原文地址
谷歌新的feed正式发布,这个酷到没朋友的谷歌信息源是专门为没有很多社交朋友的人提供的。不像Facebook,Twiiter等社交工具,它们通过你的社交软件朋友圈的行为,为你提供感兴趣的内容。谷歌的feed是基于你的搜索和你的地理位置社区提供内容,于是,闷骚的你终于不再孤独,Google Plus终于不再孤独,因为至少还有谷歌的AI陪伴。实际上,feed是给真正注重内容的人的内容提供者,所以让社交的去社交,阅读的静下心来阅读。
原文链接:https://techcrunch.com/
抄录:
Google’s brave new friendless feed
By Josh Constine, July 19th, 2017
It’s like Facebook without all those annoying “friends”. Instead of having to look at what weird things other people are interested in, like their babies, Google shows me the weird things I’m interested in, like Legend Of Zelda and Elon Musk.
This is a fundamental shift in content consumption from curation based on our explicit choices to curation based on our implicit preferences mined from past behavior. It could unlock our niche fascinations without us ever having to pledge allegiance to them.

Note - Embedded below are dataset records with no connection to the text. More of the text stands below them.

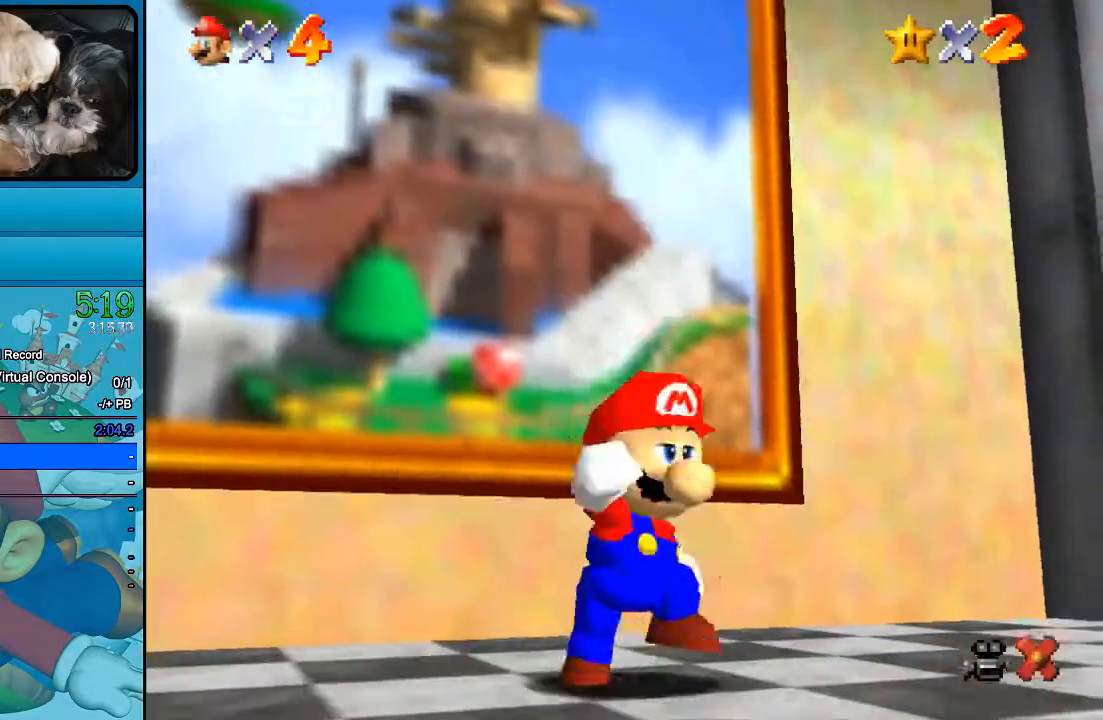
{"buttons": [], "left_stick": "up-left", "right_stick": "center", "events": [[167, "left_stick", "up-left"]]}
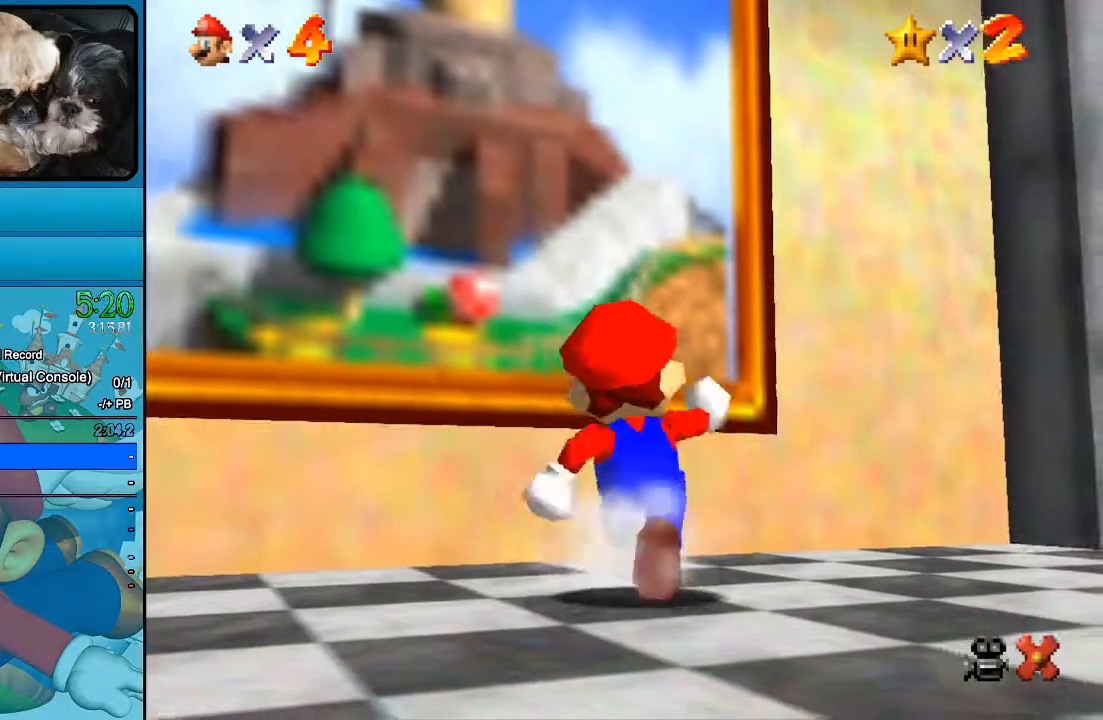
{"buttons": [], "left_stick": "up-left", "right_stick": "center", "events": []}
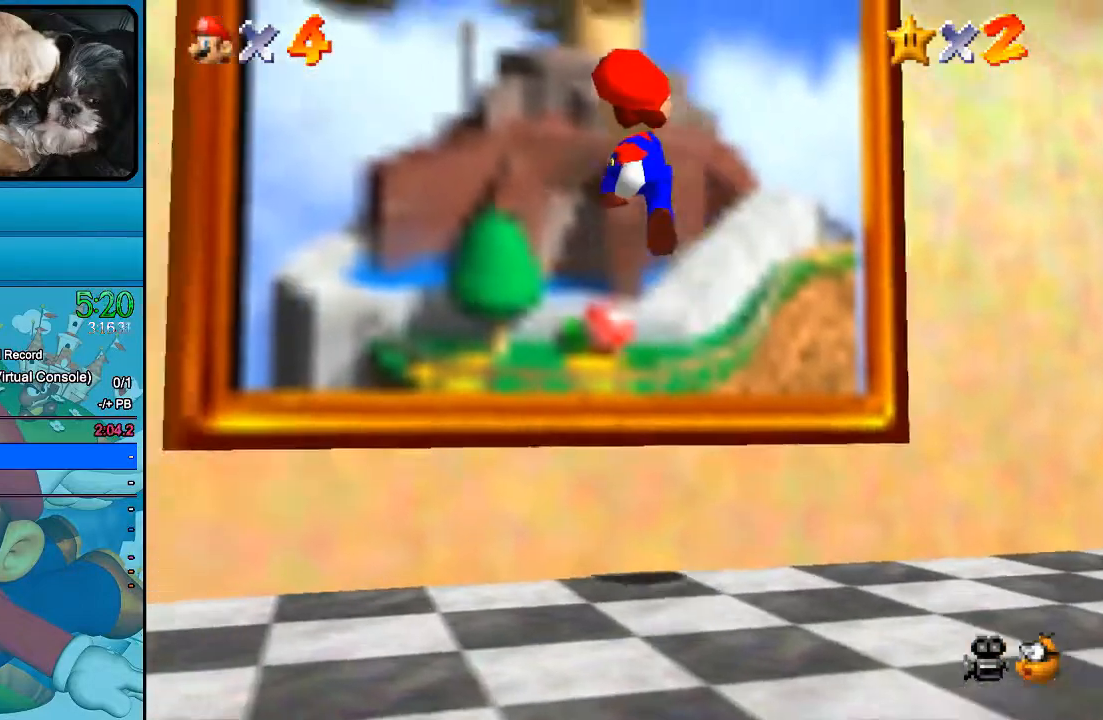
{"buttons": [], "left_stick": "up-left", "right_stick": "center", "events": []}
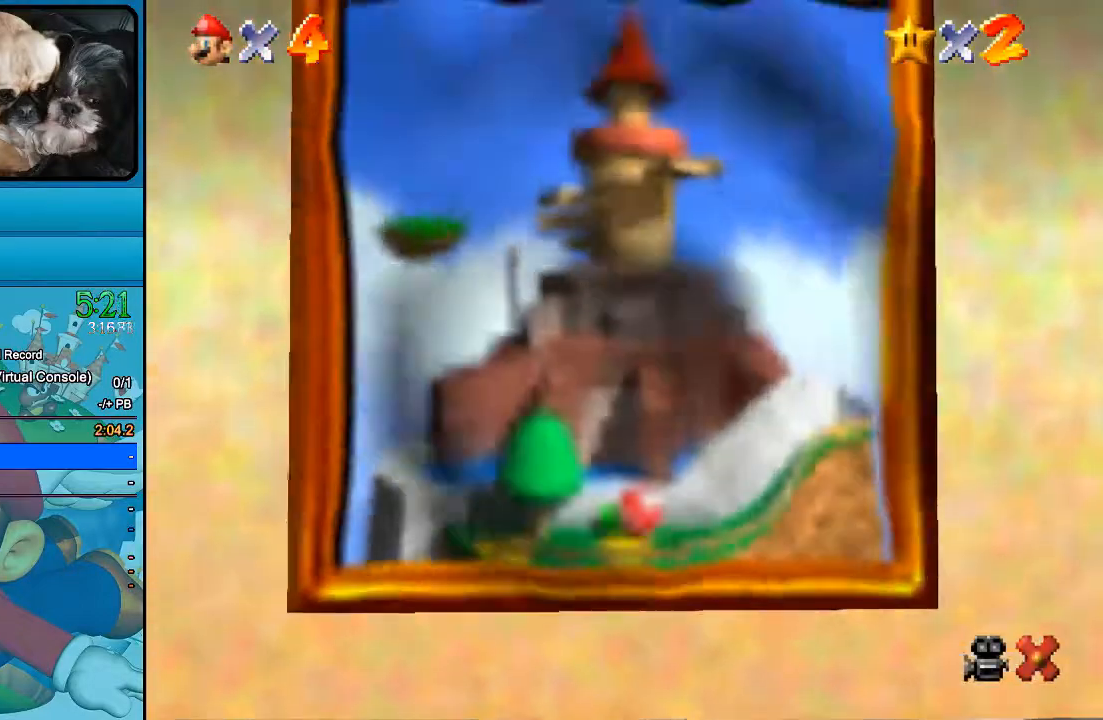
{"buttons": [], "left_stick": "center", "right_stick": "center", "events": [[167, "left_stick", "center"]]}
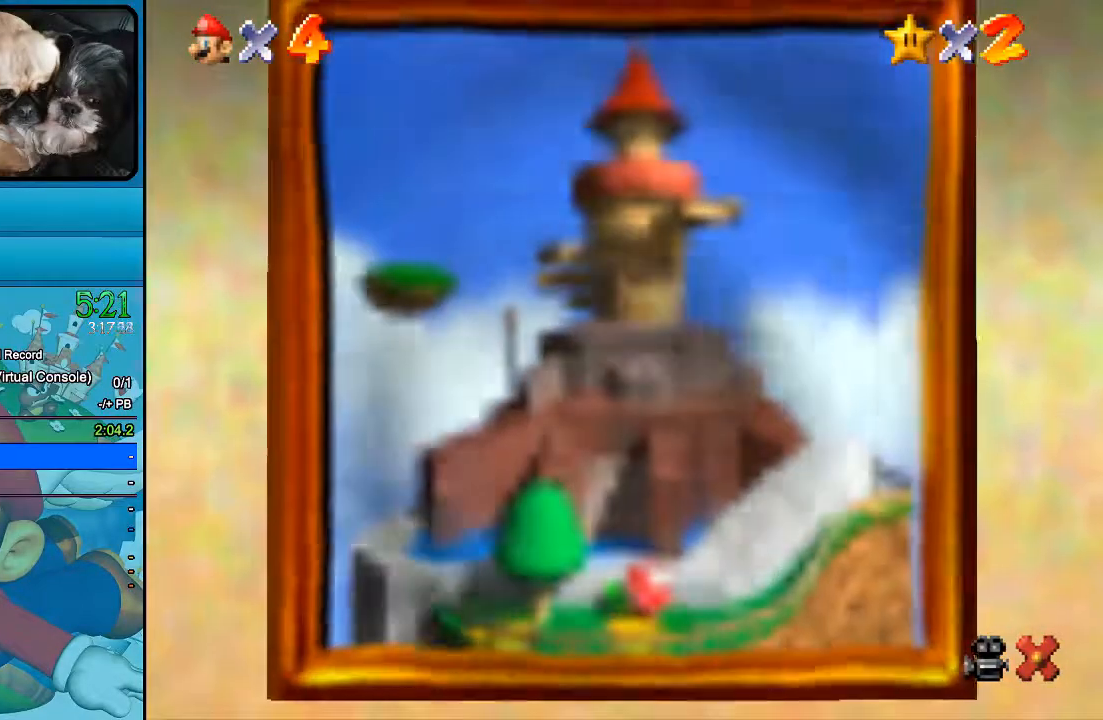
{"buttons": [], "left_stick": "center", "right_stick": "center", "events": []}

Today Google officially launched “feed” in its main iOS and Android apps. Finally, technology has evolved to bring us personalized news without a social graph or personality quiz. Instead, Google combines the most important news stories of the day with ones about topics you’ve previously searched. That last part will strike some as a creepy misappropriation of sensitive data. But once people start scrolling, they might find those recycled insights quite delightful.
You don’t friend anyone, so there’s none of the filter bubble echosphere problem of Facebook. You don’t manually follow publishers, so you don’t have to plant flags at a particular end of the political spectrum like on Twitter. And you don’t “Like” content, so there’s no pressure to support something out of guilt, pity, or social obligation.
The Google feed (lowercase?) instead looks at what’s popular around your town and the world, tying you closer to your community. Controversial news topics show a sliding carousel of different sources to widen your perspective. And Google understands that your interests wax and wane over time, so if you stop searching for something the algorithm allows that topic to atrophy in your feed.
The lack of your friends’ endorsements for links means you’re never persuaded to click something you didn’t think you cared about. Perhaps that trades the filter bubbles of a few friends for a solo filter condom. But we already have so many sources of spontaneous social content discovery. After testing since December, the launch of Google’s single-player feed adds something different to our mix of apps.
Instead of spotlighting its core incompetency in social, Google leverages its core competency knowing everything you do online thanks to its ownership of search, email, calendar, maps, YouTube, and the Android operating system. The Google Now brand is being retired, and its utilitarian alerts about traffic and appointments relegated to a secondary tab in the Google app. But the underlying technology that pulled data from your Google app ecosystem had been wisely repurposed as signals about the news and entertainment you desire.
The Google feed’s greatest flaw is its lack of depth. Facebook brags that it chooses just the best 10% from around 2000 stories it could show you each day. That’s in part because it’s had years to learn what you Like. After a few vertical swipes, Google has a tough time correlating your searches with current news, and the feed’s relevance starts to plummet. But at least the Google app seems cognizant of its shallow content pool, deterring further browsing past the first 10 links by forcing you to tap a “more stories” button instead of infinitely scrolling.
All in all, this feed is a genius solution to the problem that killed Google Plus: No friends. Rather than create a copycat feed that depended on them and fell short in their absence, Google purposefully built a ghost town that treats their omission as a feature, not a bug.